Abstract MedScan is a fully automated desktop system based on advanced natural language processing (NLP) technology, extracting information about protein functions and pathways from Medical Literature Analysis and Retrieval System Online (MEDLINE) abstracts and other scientific text sources. It uses dictionaries to identify individual biomedical terms (proteins, cellular processes, small molecules, diseases, etc.) referred to in literature articles, and applies advanced NLP techniques to detect the relationships within the article and extract these terms and the relationships; the overall process of detection, identification, extraction and assembling, is termed Information Harvesting.

Information extracted by MedScan represents the multiple aspects of protein function, including protein modification, cellular localization, protein-protein interactions, gene expression regulation, molecular transport and synthesis, as well as association with diseases, and regulation of various cellular processes. This scope can be broadened by modifying information extraction rules and the dictionaries. Dictionaries can be assembled on any topic or area that is represented in the literature you wish to harvest.

Product features/capabilities include:

1) The system is specifically targeted at the language of scientific abstracts, which results in high recovery rate and precision.

2) MedScan presents captured data as a datasheet, or as an intuitive pathway diagram - a snapshot of all information available in selected abstracts.

3) MedScan is implemented in C++ (a programming language), which makes it at least 100 times faster than other available NLP engines. It can translate 10,000 MEDLINE abstracts into a pathway diagram in less than a minute. As the result, MedScan can work in an on-line mode, browsing through MEDLINE abstracts and extracting information on the fly.
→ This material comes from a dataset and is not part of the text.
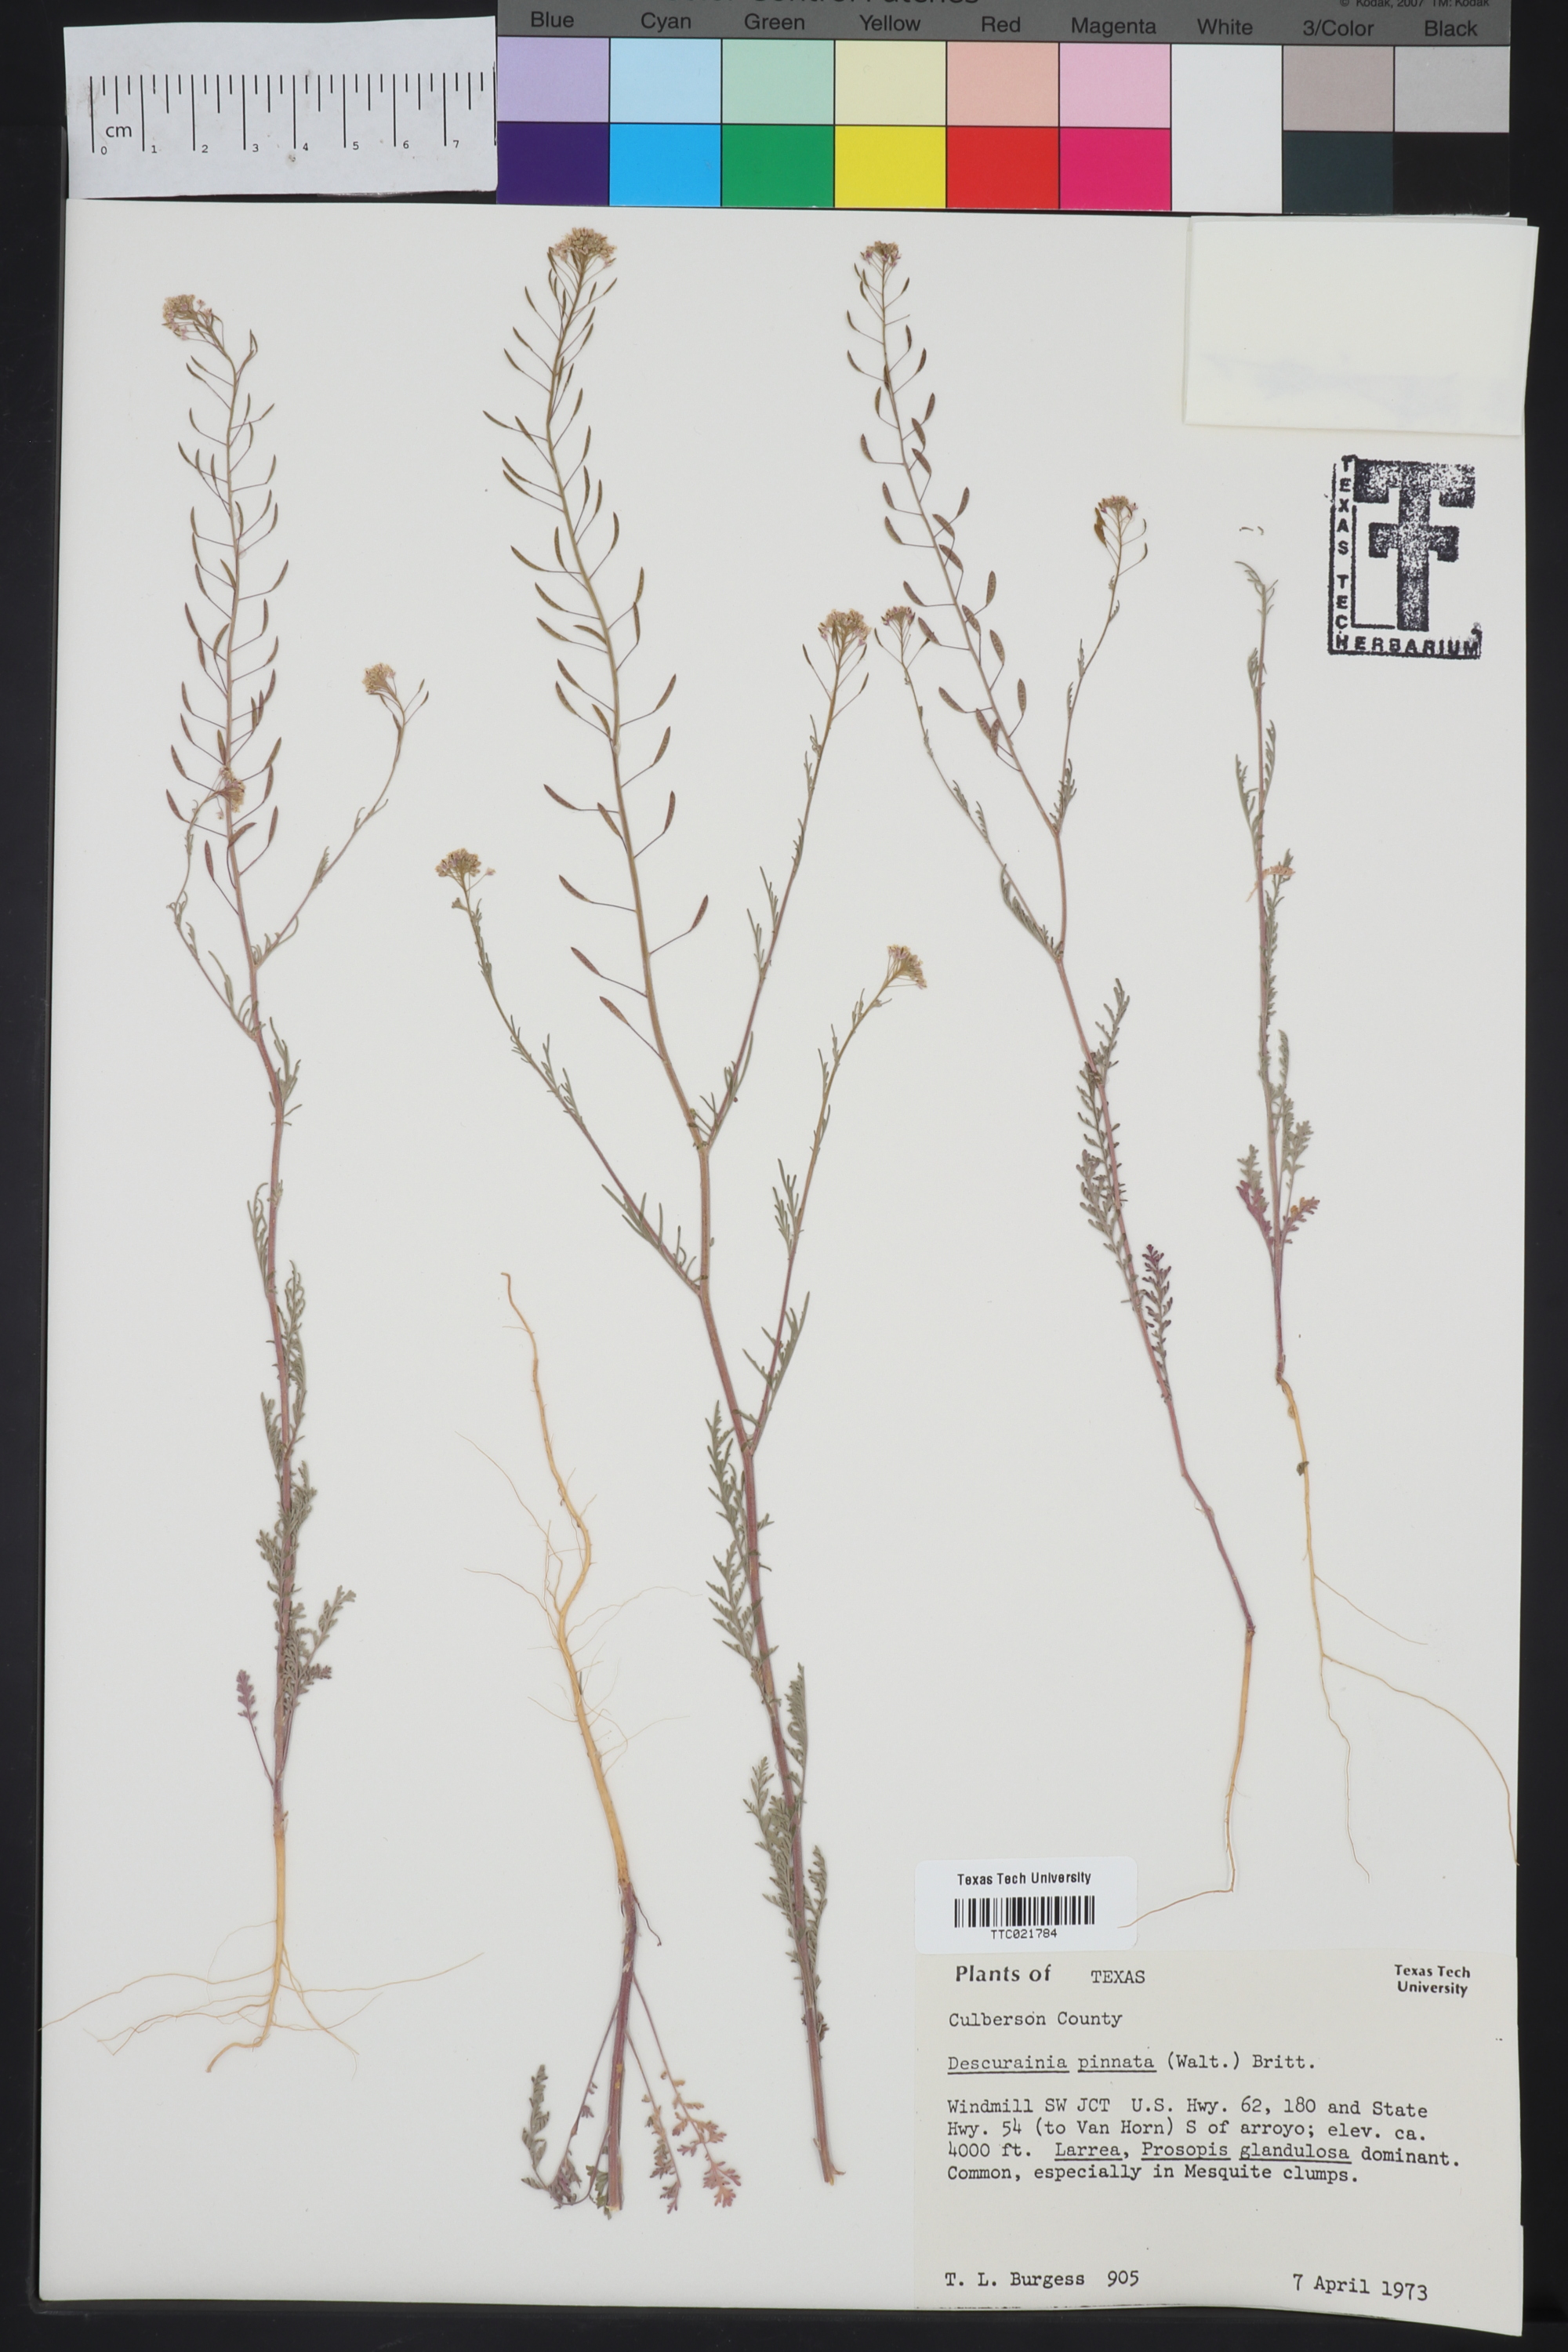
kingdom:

4) MedScan is superior to other literature mining tools as it uses a unique full sentence parsing algorithm, and therefore is Not limited to capturing word co-occurrence. MedScan understands the role and meaning of all words in a sentence and is capable of extracting functional associations, for example, the events of regulation between proteins, small molecules and pathways. MedScan recognizes Not only the types of regulatory mechanisms involved, but also the effects of regulation and experimental conditions.

5) MedScan offers customizable dictionaries and customizable information extraction rules and patterns.

6) MedScan provides multiple input formats: PubMed Extensible Markup Language (XML), Hypertext Markup Language (HTML), Microsoft Word, plain text, some forms of Portable Document Format (PDF), archives.

7) MedScan offers integration with Pathway Studio (see G6G Abstract Number 20020) software for visualization and analysis of the extracted information on a pathway diagram.

8) Product provides integration with PubMed and Google search engines.